> What the task asks
Which lines of the records contain the word "none"? Copy each one.
BEGIN Extracted material
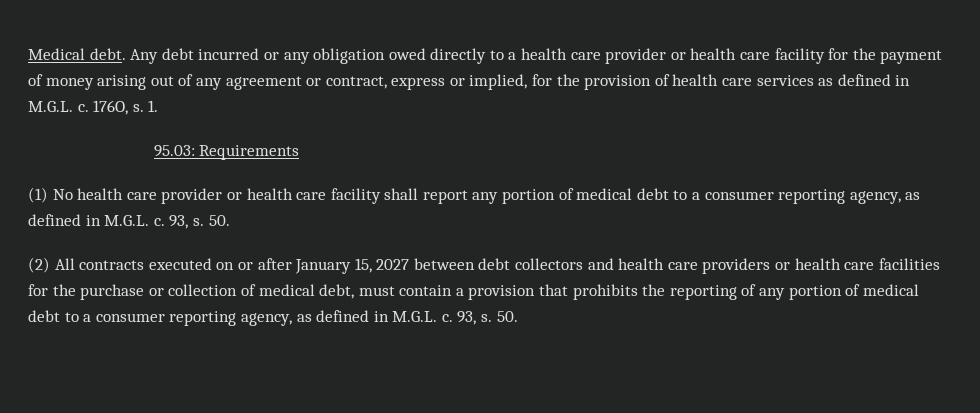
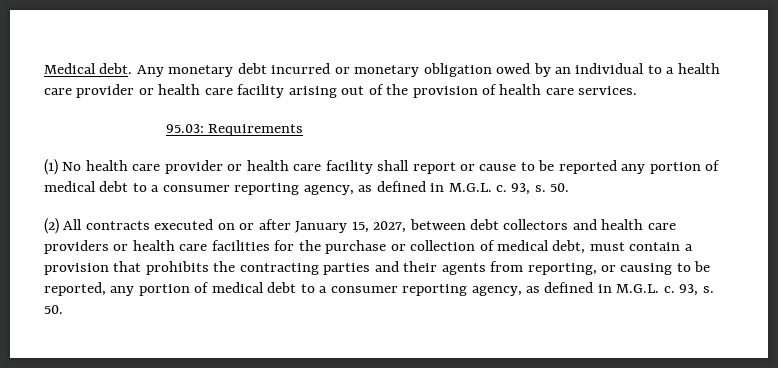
(159, 56) none -> [168,65,234,77] monetary
[283,52,310,64] any -> [354,65,420,77] monetary
[430,48,487,64] directly -> [533,63,645,77] by an individual
[828,48,943,64] [28,74,553,90] for the payment of money arising out of any agreement or contract, express or implied, for -> [288,84,384,98] arising out of
[756,74,911,86] [28,100,159,115] services as defined in M.G.L. c. 176O, s. 1. -> [578,86,638,95] services.
(468, 197) none -> [460,160,617,174] or cause to be reported
[376,259,410,270] 2027 -> [373,221,407,233] 2027,
[669,284,757,300] reporting of -> [239,261,711,275] [44,282,106,296] contracting parties and their agents from reporting, or causing to be reported,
END Extracted material
> Result of the exercise
(159, 56) none -> [168,65,234,77] monetary
(468, 197) none -> [460,160,617,174] or cause to be reported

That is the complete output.